If you are not a software developer, you might have heard the term Scrum but are not sure what it refers to. As a term it's hardly self-explanatory. The ironic part is that, without realising it, you have more than likely been employing the methods of Scrum for a large portion of your working life. Whether it's submitting a weekly report, organising project schedules, or having a brainstorming session, all draw at least in part on the Scrum methodology. ScrumMaster certification, the training program derived from it, is also highly popular at all levels in a business. Once the methodology has been learned, it can be applied swiftly and is fairly intuitive to understand.
In a nutshell, Scrum is a management and control process that allows for the removal of complexity in complex software production. This is built on effective team collaboration, empiricism, adaptability and sustainability throughout the production process.
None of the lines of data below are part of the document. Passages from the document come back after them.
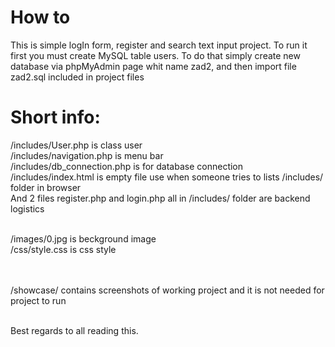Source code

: # How to

This is simple logIn form, register and search text input project.
To run it first you must create MySQL table users. To do that simply create new database via phpMyAdmin page whit name zad2, and then import file zad2.sql included in project files 

# Short info:

/includes/User.php is class user<br>
/includes/navigation.php is menu bar<br>
/includes/db_connection.php is for database connection<br>
/includes/index.html is empty file use when someone tries to lists /includes/ folder in browser <br>
And 2 files register.php and login.php all in /includes/ folder are backend logistics <br><br>

/images/0.jpg  is beckground image<br>
/css/style.css is css style<br><br><br>

/showcase/ contains screenshots of working project and it is not needed for project to run<br><br>

Best regards to all reading this.
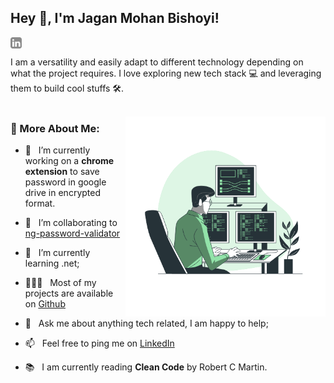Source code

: ## Hey 👋, I'm Jagan Mohan Bishoyi!
<a href='https://www.linkedin.com/in/jaganmohanbishoyi/'><img align='left' alt="linkedin" src="./assets/linkedin.svg" height='18px'/></a>
<br/>

I am a versatility and easily adapt to different technology depending on what the project requires. I love exploring new tech stack 💻 and leveraging them to build cool stuffs 🛠️.
<br/>
<br/>

<img  align="right" alt="GIF" src="./assets/techie.gif" width="320px"/>

### 🧐 More About Me:

- 🔭 &nbsp; I’m currently working on a **chrome extension** to save password in google drive in encrypted format.
- 🤝 &nbsp; I’m collaborating to [ng-password-validator](https://github.com/jaganbishoyi/ngx-password-validator)
- 🌱 &nbsp; I’m currently learning .net;
- 👨🏻‍💻 &nbsp; Most of my projects are available on [Github](https://github.com/jaganmohanbishoyi?tab=repositories)
- 💬 &nbsp; Ask me about anything tech related, I am happy to help;
- 📫 &nbsp; Feel free to ping me on [LinkedIn](https://www.linkedin.com/in/jaganmohanbishoyi/)

- 📚 &nbsp; I am currently reading **Clean Code** by Robert C Martin.
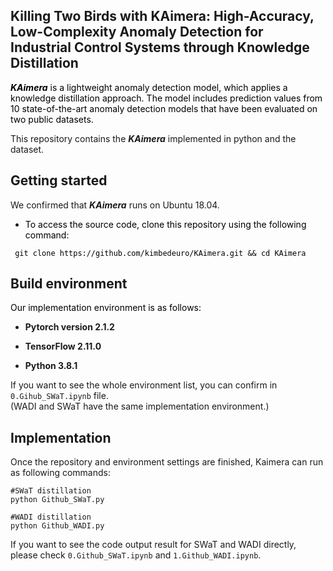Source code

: Killing Two Birds with KAimera: High-Accuracy, Low-Complexity Anomaly Detection for Industrial Control Systems through Knowledge Distillation
-------------
<span style="color:black;"> ***KAimera*** is a lightweight anomaly detection model, which applies a knowledge distillation approach. The model includes prediction values from 10 state-of-the-art anomaly detection models that have been evaluated on two public datasets. </span>

This repository contains the ***KAimera*** implemented in python and the dataset.

Getting started
-------------
We confirmed that ***KAimera*** runs on Ubuntu 18.04. 
* <span style="color:black;"> To access the source code, clone this repository using the following command: </span>

<pre><code><span style="color:black;"> git clone https://github.com/kimbedeuro/KAimera.git && cd KAimera </span>
</code></pre>

Build environment
-------------
<span style="color:black;"> Our implementation environment is as follows: </span>

* **Pytorch version 2.1.2**
  
* **TensorFlow 2.11.0**
  
* **Python 3.8.1**

If you want to see the whole environment list, you can confirm in <code>0.Gihub_SWaT.ipynb</code> file.  
(WADI and SWaT have the same implementation environment.)

Implementation
-------------
Once the repository and environment settings are finished, Kaimera can run as following commands:

<pre><code>#SWaT distillation
python Github_SWaT.py
  
#WADI distillation
python Github_WADI.py</code></pre>

If you want to see the code output result for SWaT and WADI directly,  
please check <code>0.Github_SWaT.ipynb</code> and <code>1.Github_WADI.ipynb</code>. 
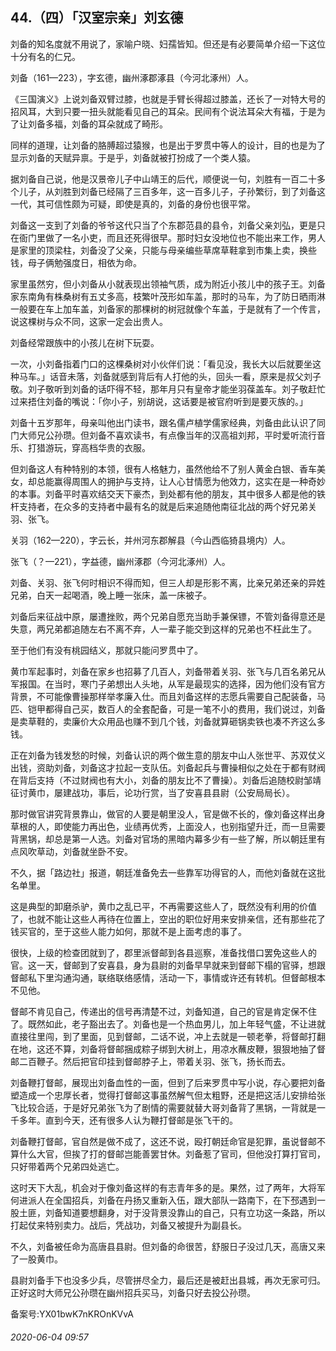 ## 44.（四）「汉室宗亲」刘玄德
刘备的知名度就不用说了，家喻户晓、妇孺皆知。但还是有必要简单介绍一下这位十分有名的仁兄。



刘备（161—223），字玄德，幽州涿郡涿县（今河北涿州）人。



《三国演义》上说刘备双臂过膝，也就是手臂长得超过膝盖，还长了一对特大号的招风耳，大到只要一扭头就能看见自己的耳朵。民间有个说法耳朵大有福，于是为了让刘备多福，刘备的耳朵就成了畸形。



同样的道理，让刘备的胳膊超过猿猴，也是出于罗贯中等人的设计，目的也是为了显示刘备的天赋异禀。于是乎，刘备就被打扮成了一个类人猿。



据刘备自己说，他是汉景帝儿子中山靖王的后代，顺便说一句，刘胜有一百二十多个儿子，从刘胜到刘备已经隔了三百多年，这一百多儿子，子孙繁衍，到了刘备这一代，其可信性颇为可疑，即使是真的，刘备的身份也很平常。



刘备这一支到了刘备的爷爷这代只当了个东郡范县的县令，刘备父亲刘弘，更是只在衙门里做了一名小吏，而且还死得很早。那时妇女没地位也不能出来工作，男人是家里的顶梁柱，刘备没了父亲，只能与母亲编些草席草鞋拿到市集上卖，换些钱，母子俩勉强度日，相依为命。



家里虽然穷，但小刘备从小就表现出领袖气质，成为附近小孩儿中的孩子王。刘备家东南角有株桑树有五丈多高，枝繁叶茂形如车盖，那时的马车，为了防日晒雨淋一般要在车上加车盖，刘备家的那棵树的树冠就像个车盖，于是就有了一个传言，说这棵树与众不同，这家一定会出贵人。



刘备经常跟族中的小孩儿在树下玩耍。



一次，小刘备指着门口的这棵桑树对小伙伴们说：「看见没，我长大以后就要坐这种马车。」话音未落，刘备就感到背后有人打他的头，回头一看，原来是叔父刘子敬。刘子敬听到刘备的话吓得不轻，那年月只有皇帝才能坐羽葆盖车。刘子敬赶忙过来捂住刘备的嘴说：「你小子，别胡说，这话要是被官府听到是要灭族的。」



刘备十五岁那年，母亲叫他出门读书，跟名儒卢植学儒家经典，刘备由此认识了同门大师兄公孙瓒。但刘备不喜欢读书，有点像当年的汉高祖刘邦，平时爱听流行音乐、打猎游玩，穿高档华贵的衣服。



但刘备这人有种特别的本领，很有人格魅力，虽然他给不了别人黄金白银、香车美女，却总能赢得周围人的拥护与支持，让人心甘情愿为他效力，这实在是一种奇妙的本事。刘备平时喜欢结交天下豪杰，到处都有他的朋友，其中很多人都是他的铁杆支持者，在众多的支持者中最有名的就是后来追随他南征北战的两个好兄弟关羽、张飞。



关羽（162—220），字云长，并州河东郡解县（今山西临猗县境内）人。



张飞（？—221），字益德，幽州涿郡（今河北涿州）人。



刘备、关羽、张飞何时相识不得而知，但三人却是形影不离，比亲兄弟还亲的异姓兄弟，白天一起喝酒，晚上睡一张床，盖一床被子。



刘备后来征战中原，屡遭挫败，两个兄弟自愿充当助手兼保镖，不管刘备得意还是失意，两兄弟都追随左右不离不弃，人一辈子能交到这样的兄弟也不枉此生了。



至于他们有没有桃园结义，那就只能问罗贯中了。



黄巾军起事时，刘备在家乡也招募了几百人，刘备带着关羽、张飞与几百名弟兄从军报国。在当时，寒门子弟想出人头地，从军是最现实的选择，因为他们没有官方背景，不可能像曹操那样举孝廉入仕。而且刘备这样的志愿兵需要自己配装备，马匹、铠甲都得自己买，数百人的全套配备，可是一笔不小的费用，我们说过，刘备是卖草鞋的，卖廉价大众用品也赚不到几个钱，刘备就算砸锅卖铁也凑不齐这么多钱。



正在刘备为钱发愁的时候，刘备认识的两个做生意的朋友中山人张世平、苏双仗义出钱，资助刘备，刘备这才拉起一支队伍。刘备起兵与曹操相似之处在于都有财阀在背后支持（不过财阀也有大小，刘备的朋友比不了曹操）。刘备后追随校尉邹靖征讨黄巾，屡建战功，事后，论功行赏，当了安喜县县尉（公安局局长）。



那时做官讲究背景靠山，做官的人要是朝里没人，官是做不长的，像刘备这样出身草根的人，即使能力再出色，业绩再优秀，上面没人，也别指望升迁，而一旦需要背黑锅，却总是第一人选。刘备对官场的黑暗内幕多少有一些了解，所以朝廷里有点风吹草动，刘备就坐卧不安。



不久，据「路边社」报道，朝廷准备免去一些靠军功得官的人，而他刘备就在这批名单里。



这是典型的卸磨杀驴，黄巾之乱已平，不再需要这些人了，既然没有利用的价值了，也就不能让这些人再待在位置上，空出的职位好用来安排亲信，还有那些花了钱买官的，至于这些人能力如何，那就不是上面考虑的事了。



很快，上级的检查团就到了，郡里派督邮到各县巡察，准备找借口罢免这些人的官。这一天，督邮到了安喜县，身为县尉的刘备早早就来到督邮下榻的官驿，想跟督邮私下里沟通沟通，联络联络感情，活动一下，事情或许还有转机。但督邮根本不见他。



督邮不肯见自己，传递出的信号再清楚不过，刘备知道，自己的官是肯定保不住了。既然如此，老子豁出去了。刘备也是一个热血男儿，加上年轻气盛，不让进就直接往里闯，到了里面，见到督邮，二话不说，冲上去就是一顿老拳，将督邮打翻在地，这还不算，刘备将督邮捆成粽子绑到大树上，用凉水蘸皮鞭，狠狠地抽了督邮二百鞭子。然后把官印挂到督邮脖子上，带着关羽、张飞，扬长而去。



刘备鞭打督邮，展现出刘备血性的一面，但到了后来罗贯中写小说，存心要把刘备塑造成一个忠厚长者，觉得打督邮这事虽然解气但太粗野，还是把这活儿安排给张飞比较合适，于是好兄弟张飞为了剧情的需要就替大哥刘备背了黑锅，一背就是一千多年。直到今天，还有很多人认为鞭打督邮是张飞干的。



刘备鞭打督邮，官自然是做不成了，这还不说，殴打朝廷命官是犯罪，虽说督邮不算什么大官，但挨了打的督邮岂能善罢甘休。刘备惹了官司，但他没打算打官司，只好带着两个兄弟四处逃亡。



这时天下大乱，机会对于像刘备这样的有志青年多的是。果然，过了两年，大将军何进派人在全国招兵，刘备在丹扬又重新入伍，跟大部队一路南下，在下邳遇到一股土匪，刘备知道要想翻身，对于没背景没靠山的自己，只有立功这一条路，所以打起仗来特别卖力。战后，凭战功，刘备又被提升为副县长。



不久，刘备被任命为高唐县县尉。但刘备的命很苦，舒服日子没过几天，高唐又来了一股黄巾。



县尉刘备手下也没多少兵，尽管拼尽全力，最后还是被赶出县城，再次无家可归。正好这时大师兄公孙瓒在幽州招兵买马，刘备只好去投公孙瓒。



备案号:YX01bwK7nKROnKVvA


###### 2020-06-04 09:57
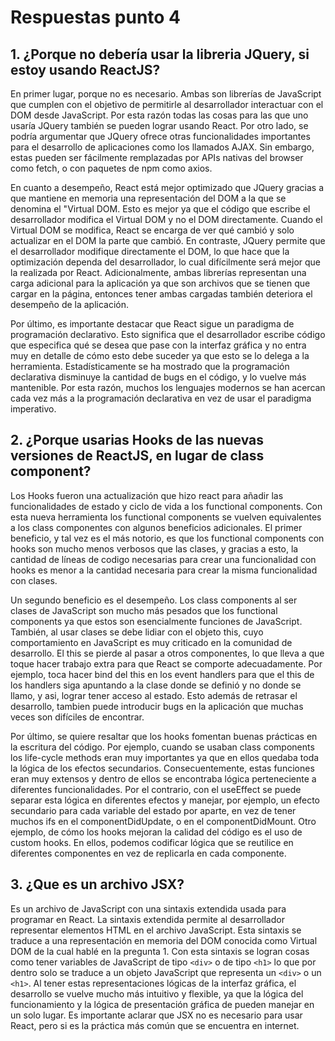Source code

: # Respuestas punto 4

## 1. ¿Porque no debería usar la libreria JQuery, si estoy usando ReactJS?

En primer lugar, porque no es necesario. Ambas son librerías de JavaScript que cumplen con el objetivo de permitirle al desarrollador interactuar con el DOM desde JavaScript. Por esta razón todas las cosas para las que uno usaría JQuery también se pueden lograr usando React. Por otro lado, se podría argumentar que JQuery ofrece otras funcionalidades importantes para el desarrollo de aplicaciones como los llamados AJAX. Sin embargo, estas pueden ser fácilmente remplazadas por APIs nativas del browser como fetch, o con paquetes de npm como axios.

En cuanto a desempeño, React está mejor optimizado que JQuery gracias a que mantiene en memoria una representación del DOM a la que se denomina el "Virtual DOM. Esto es mejor ya que el código que escribe el desarrollador modifica el Virtual DOM y no el DOM directamente. Cuando el Virtual DOM se modifica, React se encarga de ver qué cambió y solo actualizar en el DOM la parte que cambió. En contraste, JQuery permite que el desarrollador modifique directamente el DOM, lo que hace que la optimización dependa del desarrollador, lo cual difícilmente será mejor que la realizada por React. Adicionalmente, ambas librerías representan una carga adicional para la aplicación ya que son archivos que se tienen que cargar en la página, entonces tener ambas cargadas también deteriora el desempeño de la aplicación.

Por último, es importante destacar que React sigue un paradigma de programación declarativo. Esto significa que el desarrollador escribe código que especifica qué se desea que pase con la interfaz gráfica y no entra muy en detalle de cómo esto debe suceder ya que esto se lo delega a la herramienta. Estadísticamente se ha mostrado que la programación declarativa disminuye la cantidad de bugs en el código, y lo vuelve más mantenible. Por esta razón, muchos los lenguajes modernos se han acercan cada vez más a la programación declarativa en vez de usar el paradigma imperativo.

## 2. ¿Porque usarias Hooks de las nuevas versiones de ReactJS, en lugar de class component?

Los Hooks fueron una actualización que hizo react para añadir las funcionalidades de estado y ciclo de vida a los functional components. Con esta nueva herramienta los functional components se vuelven equivalentes a los class componentes con algunos beneficios adicionales. El primer beneficio, y tal vez es el más notorio, es que los functional components con hooks son mucho menos verbosos que las clases, y gracias a esto, la cantidad de líneas de codigo necesarias para crear una funcionalidad con hooks es menor a la cantidad necesaria para crear la misma funcionalidad con clases.

Un segundo beneficio es el desempeño. Los class components al ser clases de JavaScript son mucho más pesados que los functional components ya que estos son esencialmente funciones de JavaScript.  También, al usar clases se debe lidiar con el objeto this, cuyo comportamiento en JavaScript es muy criticado en la comunidad de desarrollo. El this se pierde al pasar a otros componentes, lo que lleva a que toque hacer trabajo extra para que React se comporte adecuadamente. Por ejemplo, toca hacer bind del this en los event handlers para que el this de los handlers siga apuntando a la clase donde se definió y no donde se llamo, y asi, lograr tener acceso al estado. Esto además de retrasar el desarrollo, tambien puede introducir bugs en la aplicación que muchas veces son difíciles de encontrar.

Por último, se quiere resaltar que los hooks fomentan buenas prácticas en la escritura del código. Por ejemplo, cuando se usaban class components los life-cycle methods eran muy importantes ya que en ellos quedaba toda la lógica de los efectos secundarios. Consecuentemente, estas funciones eran muy extensos y dentro de ellos se encontraba lógica perteneciente a diferentes funcionalidades. Por el contrario, con el useEffect se puede separar esta lógica en diferentes efectos y manejar, por ejemplo, un efecto secundario para cada variable del estado por aparte, en vez de tener muchos ifs en el componentDidUpdate, o en el componentDidMount. Otro ejemplo, de cómo los hooks mejoran la calidad del código es el uso de custom hooks. En ellos, podemos codificar lógica que se reutilice en diferentes componentes en vez de replicarla en cada componente.

## 3. ¿Que es un archivo JSX?

Es un archivo de JavaScript con una sintaxis extendida usada para programar en React. La sintaxis extendida permite al desarrollador representar elementos HTML en el archivo JavaScript. Esta sintaxis se traduce a una representación en memoria del DOM conocida como Virtual DOM de la cual hablé en la pregunta 1. Con esta sintaxis se logran cosas como tener variables de JavaScript de tipo `<div>` o de tipo `<h1>` lo que por dentro solo se traduce a un objeto JavaScript que representa un `<div>` o un `<h1>`. Al tener estas representaciones lógicas de la interfaz gráfica, el desarrollo se vuelve mucho más intuitivo y flexible, ya que la lógica del funcionamiento y la lógica de presentación gráfica de pueden manejar en un solo lugar. Es importante aclarar que JSX no es necesario para usar React, pero si es la práctica más común que se encuentra en internet.
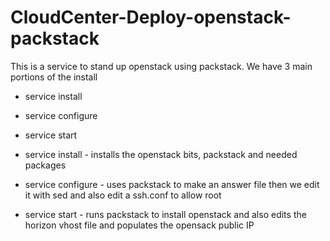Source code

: # CloudCenter-Deploy-openstack-packstack
This is a service to stand up openstack using packstack.
We have 3 main portions of the install
  
* service install  
* service configure  
* service start  
  
* service install - installs the openstack bits, packstack and needed packages  
* service configure - uses packstack to make an answer file then we edit it with sed and also edit a ssh.conf to allow root  
* service start - runs packstack to install openstack and also edits the horizon vhost file and populates the opensack public IP  

 
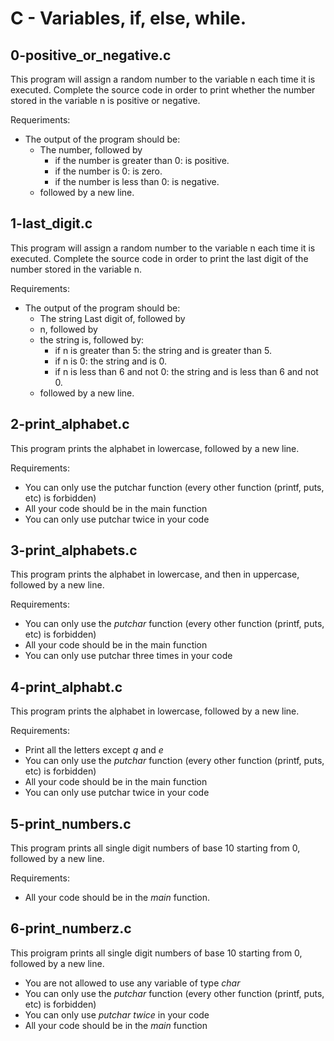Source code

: # C - Variables, if, else, while.

## 0-positive_or_negative.c

This program will assign a random number to the variable n each time it is executed. Complete the source code in order to print whether the number stored in the variable n is positive or negative.

Requeriments:

- The output of the program should be:
  - The number, followed by
    - if the number is greater than 0: is positive.
    - if the number is 0: is zero.
    - if the number is less than 0: is negative.
  - followed by a new line.

## 1-last_digit.c

This program will assign a random number to the variable n each time it is executed. Complete the source code in order to print the last digit of the number stored in the variable n.

Requirements:

- The output of the program should be:
  - The string Last digit of, followed by
  - n, followed by
  - the string is, followed by:
    - if n is greater than 5: the string and is greater than 5.
    - if n is 0: the string and is 0.
    - if n is less than 6 and not 0: the string and is less than 6 and not 0.
  - followed by a new line.

## 2-print_alphabet.c

This program prints the alphabet in lowercase, followed by a new line.

Requirements:

- You can only use the putchar function (every other function (printf, puts, etc) is forbidden)
- All your code should be in the main function
- You can only use putchar twice in your code

## 3-print_alphabets.c

This program prints the alphabet in lowercase, and then in uppercase, followed by a new line.

Requirements:

- You can only use the *putchar* function (every other function (printf, puts, etc) is forbidden)
- All your code should be in the main function
- You can only use putchar three times in your code

## 4-print_alphabt.c

This program prints the alphabet in lowercase, followed by a new line.

Requirements:

- Print all the letters except *q* and *e*
- You can only use the *putchar* function (every other function (printf, puts, etc) is forbidden)
- All your code should be in the main function
- You can only use putchar twice in your code

## 5-print_numbers.c

This program prints all single digit numbers of base 10 starting from 0, followed by a new line.

Requirements:

- All your code should be in the *main* function.

## 6-print_numberz.c

This proigram prints all single digit numbers of base 10 starting from 0, followed by a new line.

- You are not allowed to use any variable of type *char*
- You can only use the *putchar* function (every other function (printf, puts, etc) is forbidden)
- You can only use *putchar twice* in your code
- All your code should be in the *main* function

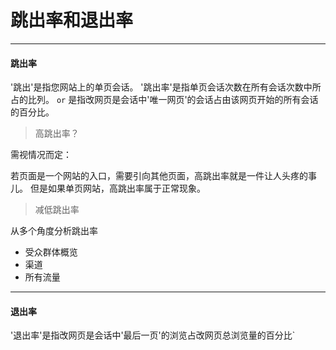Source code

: # 跳出率和退出率

<hr/>

#### 跳出率

'跳出'是指您网站上的单页会话。
'跳出率'是指单页会话次数在所有会话次数中所占的比列。 `or` 是指改网页是会话中'唯一网页'的会话占由该网页开始的所有会话的百分比。

> 高跳出率？

需视情况而定：

若页面是一个网站的入口，需要引向其他页面，高跳出率就是一件让人头疼的事儿。
但是如果单页网站，高跳出率属于正常现象。

> 减低跳出率

从多个角度分析跳出率

* 受众群体概览
* 渠道
* 所有流量

<hr/>

#### 退出率

'退出率'是指改网页是会话中'最后一页'的浏览占改网页总浏览量的百分比`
Once a project is conceived, the Scrum method can be applied at every stage. Unlike other methods, Scrum focuses on objective-based production processes, rather than tasks, allowing for a more creative approach to problem-solving. This empirical approach accepts the ever-changing and unpredictable nature of software development, allowing for greater flexibility and creative scope when formulating tasks for your team.
Imagine, for example, that you are a developer who is designing a simple enough video game. Whether you know about the design processes involved or not, you would imagine it's a fairly complicated process, involving not just your team, but several others. Graphical interfaces, narratives, music - all the elements that make up the game must be integrated as one. Rather than pose a set of tasks to be completed in sequence by each team, Scrum would suggest presenting every team with a set of objectives they can work towards together. Tasks can then be adapted for each team to suit that objective. This kind of thinking has had lasting effects for business and how complex issues are dealt with.
The method was originally conceived by Jeff Sutherland and Ken Schwaber in the early ‘90s in response to a groundbreaking 1986 paper by Nonaka and Takeuchi in which the metaphor of a rugby scrum was used to symbolise the chaotic yet adaptive nature of the production process. It replaced the so-called ‘waterfall’ method in which tasks were conceived of as a sequential set, completed one after the other. Although this is a viable approach in other areas, for complex software it is better to design tasks to suit an ever-shifting set of objectives. That way, whatever obstacle emerges, the production process will remain steady.
As a general working method, its versatility has seen it spread to areas beyond software development including manufacturing, marketing and education. A Certified ScrumMaster program was launched by Ken Schwaber in 2002 to help demonstrate the business value of Scrum. Over 1,000 books have been published on the subject, as well as several guides as recently as 2013. It continues to remain the dominant methodology within software development.